By Christa Lesté-Lasserre, MA
We know that horses can pick up subtle human cues and body language. But recent study results suggest that ability is a skill that’s actually shaped by the horse’s prior training and experiences with humans.
In a novel experiment, researchers from the University of Florida and Oregon State University tested the influence of horse training methods on horses’ ability to follow human pointing gestures. They found that those trained with lots of ground work and body communication (specifically, the Parelli method) learned to recognize finger pointing faster than horses trained using traditional methods.
“The horse industry has very different training methods available, and we really wanted to compare a method that uses human body language to one that does not, in its effect on the animal’s ability to detect human gestures,” said Nicole R. Dorey, PhD, of the University of Florida.

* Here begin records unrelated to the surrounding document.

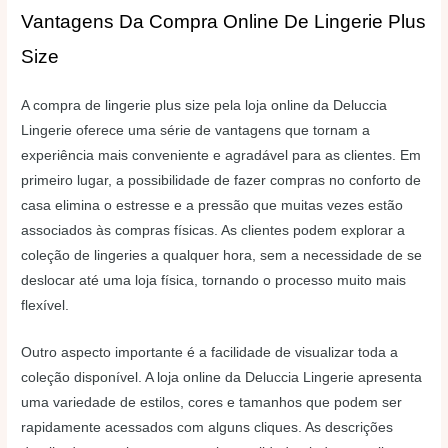
Vantagens Da Compra Online De Lingerie Plus
Size
A compra de lingerie plus size pela loja online da Deluccia
Lingerie oferece uma série de vantagens que tornam a
experiência mais conveniente e agradável para as clientes. Em
primeiro lugar, a possibilidade de fazer compras no conforto de
casa elimina o estresse e a pressão que muitas vezes estão
associados às compras físicas. As clientes podem explorar a
coleção de lingeries a qualquer hora, sem a necessidade de se
deslocar até uma loja física, tornando o processo muito mais
flexível.
Outro aspecto importante é a facilidade de visualizar toda a
coleção disponível. A loja online da Deluccia Lingerie apresenta
uma variedade de estilos, cores e tamanhos que podem ser
rapidamente acessados com alguns cliques. As descrições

Dorey’s team worked with two groups of horses with two different training backgrounds. Half the horses were trained by official Parelli trainers using significant ground work that relies on the horse’s recognition of cues coming from human body language, such as hand and head movements. The other half were trained using traditional methods—basic pressure/release negative reinforcement rapidly leading to mounted work under saddle and bit, where the horse does not see the human as much.
Dorey’s team taught 20 horses to recognize that treats would be placed in one of two buckets near a handler in a small testing area. Once the horses understood that food would be dropped into only one bucket, the testing phase began. The handler would point to the bucket where the food would go (randomly the left or right bucket), and the horse would choose which bucket to walk toward.

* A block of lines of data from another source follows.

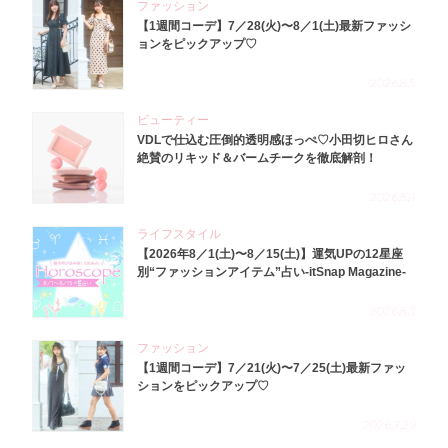
ファッション
【1週間コーデ】7／28(火)〜8／1(土)最新ファッシ
ョンをピックアップ♡
2026.8.5
ビューティー
VDLで仕込む圧倒的透明感ほっぺ♡小田切ヒロさん
絶賛のリキッド＆バームチークを徹底解剖！
2026.8.4
ライフスタイル
【2026年8／1(土)〜8／15(土)】運気UPの12星座
別“ファッションアイテム”占い-itSnap Magazine-
2026.8.1
ファッション
【1週間コーデ】7／21(火)〜7／25(土)最新ファッ
ションをピックアップ♡
2026.7.29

Only one horse—a Parelli horse—was able to choose the correct bucket following the pointing gesture at a higher success rate than chance alone during the first 10 trials, Dorey said.
However, after the first 10 trials, the Parelli horses showed a learning curve that the traditionally trained horses did not. They started picking up the connection between the pointing gesture and the location of the treats significantly faster than the other horses, the team said. And by the end of the experiment, 90% of the Parelli horses were consistently choosing the right bucket, compared to only 40% of the traditionally trained horses.

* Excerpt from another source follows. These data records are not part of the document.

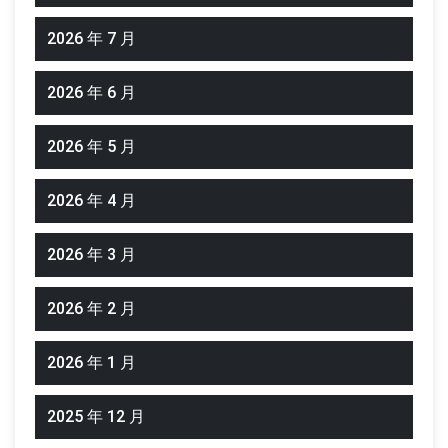
2026 年 7 月
2026 年 6 月
2026 年 5 月
2026 年 4 月
2026 年 3 月
2026 年 2 月
2026 年 1 月
2025 年 12 月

“The Parelli horses probably learned faster because this is what they’re trained to do, what they’re trained to look at,” Dorey said. “But I don’t think the other horses couldn’t be trained to do the same thing. I feel sure that the traditionally trained horses would have eventually learned, if we had given them more time.”
The study results also confirmed the theory that horses do not innately recognize human gestures, despite some suggestions to the contrary, Dorey added. “I feel confident in saying that horses aren’t born understanding human gestures,” she said.